**INPUT DATA:**

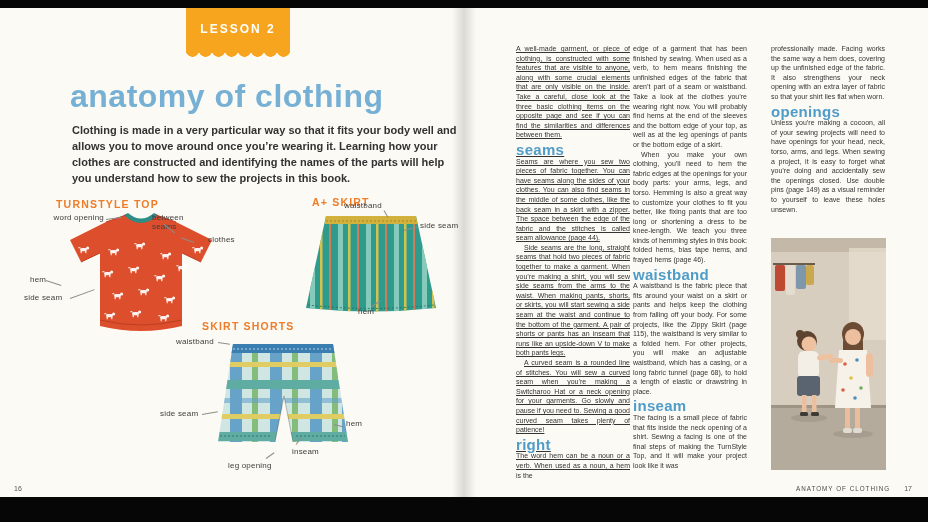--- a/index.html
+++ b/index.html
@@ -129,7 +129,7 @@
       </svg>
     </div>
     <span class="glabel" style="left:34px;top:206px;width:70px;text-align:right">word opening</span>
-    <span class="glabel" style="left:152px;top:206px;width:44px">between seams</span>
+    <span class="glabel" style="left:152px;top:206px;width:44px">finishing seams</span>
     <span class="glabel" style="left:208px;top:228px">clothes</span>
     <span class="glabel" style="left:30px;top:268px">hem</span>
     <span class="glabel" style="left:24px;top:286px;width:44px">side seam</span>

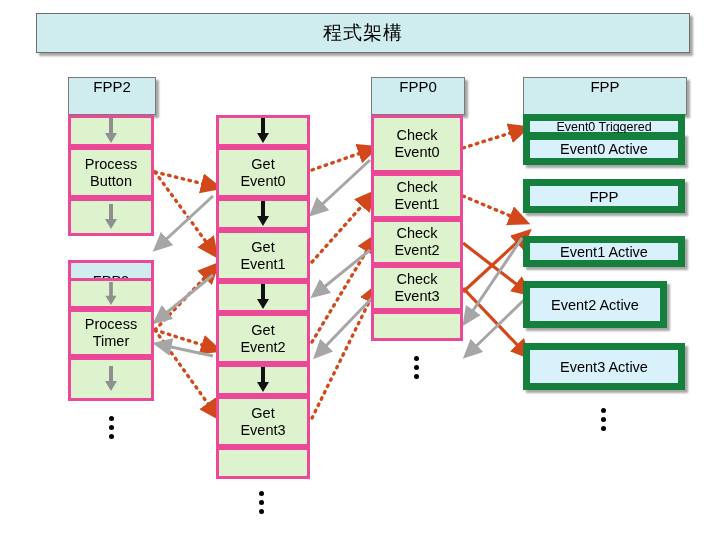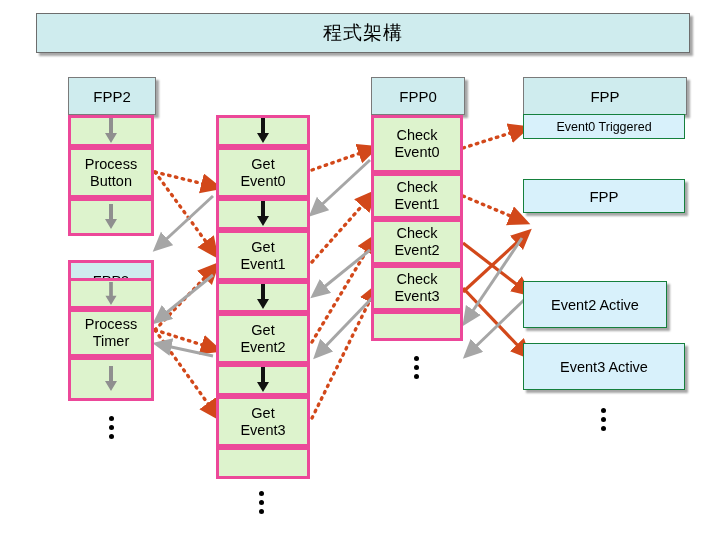--- a/index.html
+++ b/index.html
@@ -23,7 +23,7 @@
     position:absolute;height:36px;
     background:#cfecee;border:1px solid #7a7a7a;
     box-shadow:3px 3px 2px rgba(0,0,0,0.35);
-    display:flex;align-items:center;justify-content:center;
+    display:flex;align-items:flex-start;justify-content:center;
     font-size:15px;color:#000;
   }
 

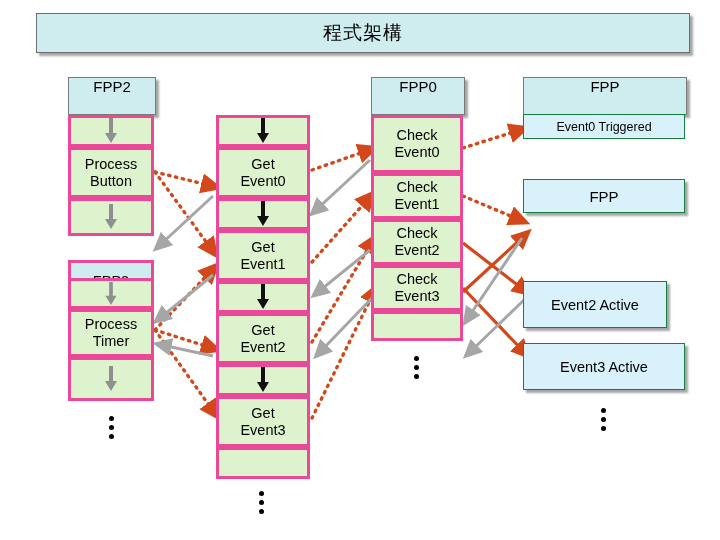--- a/index.html
+++ b/index.html
@@ -39,7 +39,7 @@
 
   .rbox{
     position:absolute;
-    background:#d8f1fb;border:1px solid #15803d;
+    background:#d8f1fb;border:7px solid #15803d;
     box-shadow:3px 3px 2px rgba(0,0,0,0.35);
     display:flex;align-items:center;justify-content:center;
     text-align:center;font-size:14.5px;color:#000;

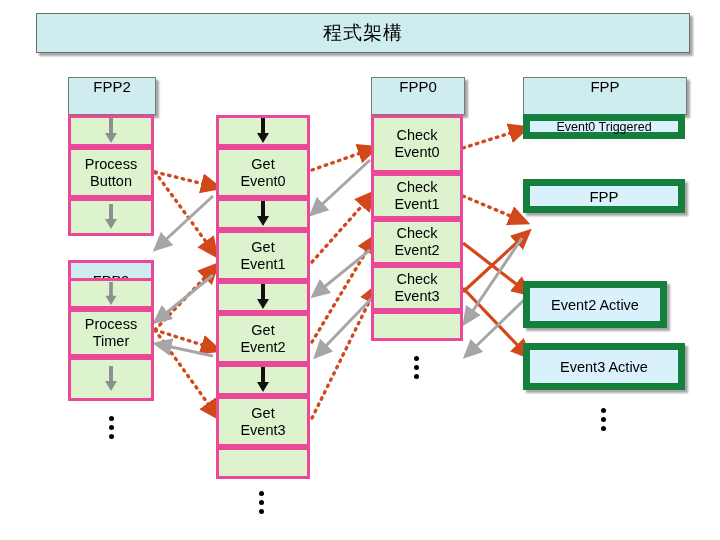--- a/index.html
+++ b/index.html
@@ -207,6 +207,9 @@
   <div class="rbox small" style="left:523px;top:114px;width:162px;height:25px;">
     <span>Event0 Triggered</span>
   </div>
+  <div class="rbox" style="left:523px;top:133px;width:162px;height:32px;">
+    <span>Event0 Active</span>
+  </div>
 
   <div class="rbox head" style="left:523px;top:179px;width:162px;height:34px;">
     <span>FPP</span>

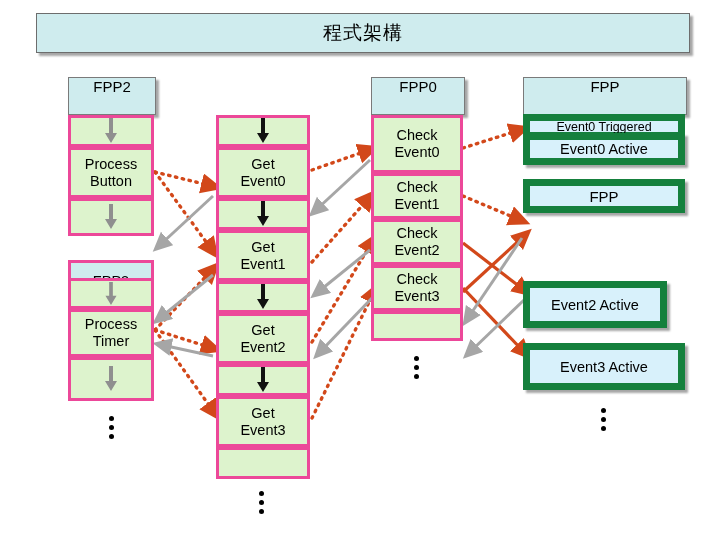--- a/index.html
+++ b/index.html
@@ -214,6 +214,9 @@
   <div class="rbox head" style="left:523px;top:179px;width:162px;height:34px;">
     <span>FPP</span>
   </div>
+  <div class="rbox" style="left:523px;top:236px;width:162px;height:31px;">
+    <span>Event1 Active</span>
+  </div>
 
   <div class="rbox" style="left:523px;top:281px;width:144px;height:47px;">
     <span>Event2 Active</span>

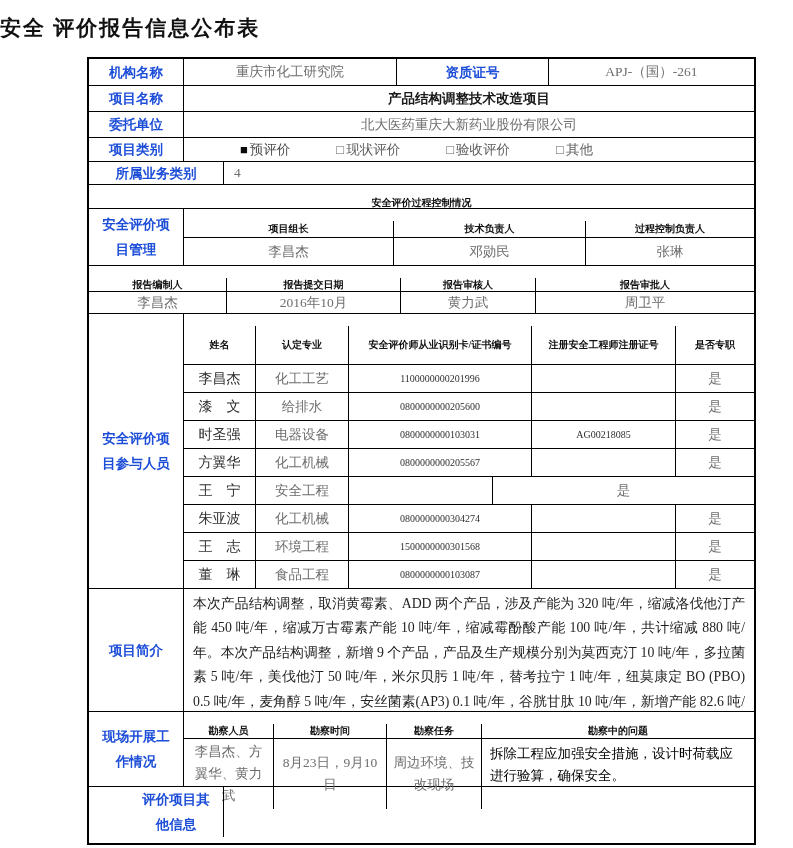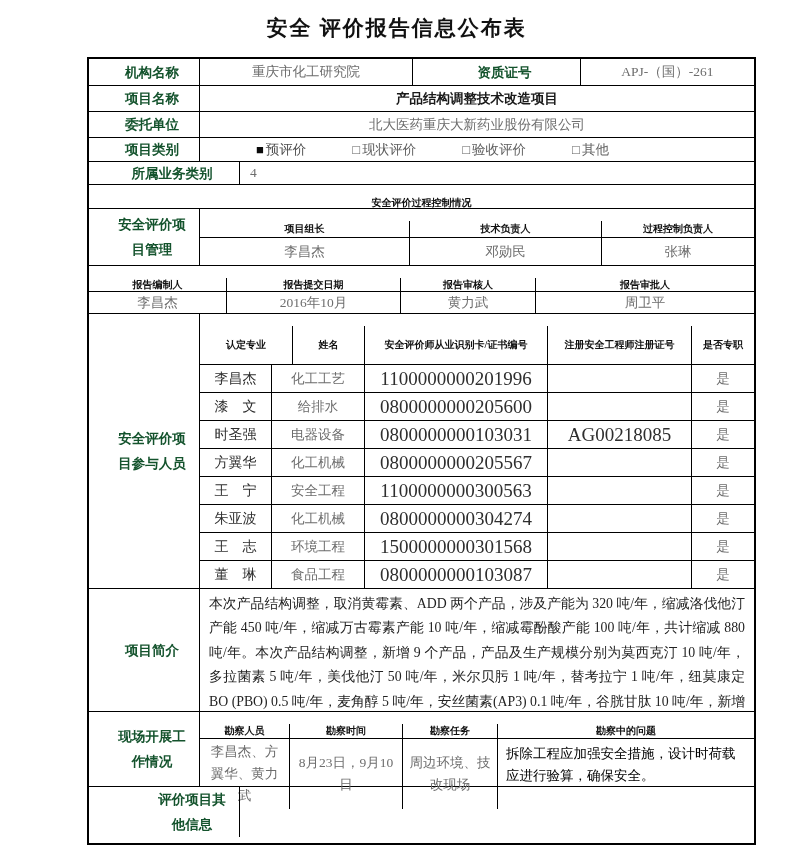--- a/index.html
+++ b/index.html
@@ -6,7 +6,7 @@
   html,body { width:793px; height:848px; background:#ffffff; overflow:hidden; }
   body { font-family:"Liberation Serif","DejaVu Serif",serif; color:#1c1c1c; font-size:13px; }
 
-  .page-title { position:absolute; left:0; top:14px; width:793px; text-align:center;
+  .page-title { position:absolute; left:0; top:14px; width:793px; 
     font-size:21px; font-weight:bold; letter-spacing:2px; color:#111; }
 
   .doc-table { position:absolute; left:87px; top:57px; width:669px; height:788px;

**YOUR INSTRUCTIONS:**
A faithful copy of all the lines above is needed, with the pictures omitted.

**ANSWER SECTION:**
--- a/index.html
+++ b/index.html
@@ -129,7 +129,7 @@
       </svg>
     </div>
     <span class="glabel" style="left:34px;top:206px;width:70px;text-align:right">word opening</span>
-    <span class="glabel" style="left:152px;top:206px;width:44px">between seams</span>
+    <span class="glabel" style="left:152px;top:206px;width:44px">finishing seams</span>
     <span class="glabel" style="left:208px;top:228px">clothes</span>
     <span class="glabel" style="left:30px;top:268px">hem</span>
     <span class="glabel" style="left:24px;top:286px;width:44px">side seam</span>

--- a/index.html
+++ b/index.html
@@ -23,7 +23,7 @@
     position:absolute;height:36px;
     background:#cfecee;border:1px solid #7a7a7a;
     box-shadow:3px 3px 2px rgba(0,0,0,0.35);
-    display:flex;align-items:center;justify-content:center;
+    display:flex;align-items:flex-start;justify-content:center;
     font-size:15px;color:#000;
   }
 

--- a/index.html
+++ b/index.html
@@ -39,7 +39,7 @@
 
   .rbox{
     position:absolute;
-    background:#d8f1fb;border:1px solid #15803d;
+    background:#d8f1fb;border:7px solid #15803d;
     box-shadow:3px 3px 2px rgba(0,0,0,0.35);
     display:flex;align-items:center;justify-content:center;
     text-align:center;font-size:14.5px;color:#000;

--- a/index.html
+++ b/index.html
@@ -207,6 +207,9 @@
   <div class="rbox small" style="left:523px;top:114px;width:162px;height:25px;">
     <span>Event0 Triggered</span>
   </div>
+  <div class="rbox" style="left:523px;top:133px;width:162px;height:32px;">
+    <span>Event0 Active</span>
+  </div>
 
   <div class="rbox head" style="left:523px;top:179px;width:162px;height:34px;">
     <span>FPP</span>

--- a/index.html
+++ b/index.html
@@ -214,6 +214,9 @@
   <div class="rbox head" style="left:523px;top:179px;width:162px;height:34px;">
     <span>FPP</span>
   </div>
+  <div class="rbox" style="left:523px;top:236px;width:162px;height:31px;">
+    <span>Event1 Active</span>
+  </div>
 
   <div class="rbox" style="left:523px;top:281px;width:144px;height:47px;">
     <span>Event2 Active</span>

--- a/index.html
+++ b/index.html
@@ -6,7 +6,7 @@
   html,body { width:793px; height:848px; background:#ffffff; overflow:hidden; }
   body { font-family:"Liberation Serif","DejaVu Serif",serif; color:#1c1c1c; font-size:13px; }
 
-  .page-title { position:absolute; left:0; top:14px; width:793px; text-align:center;
+  .page-title { position:absolute; left:0; top:14px; width:793px; 
     font-size:21px; font-weight:bold; letter-spacing:2px; color:#111; }
 
   .doc-table { position:absolute; left:87px; top:57px; width:669px; height:788px;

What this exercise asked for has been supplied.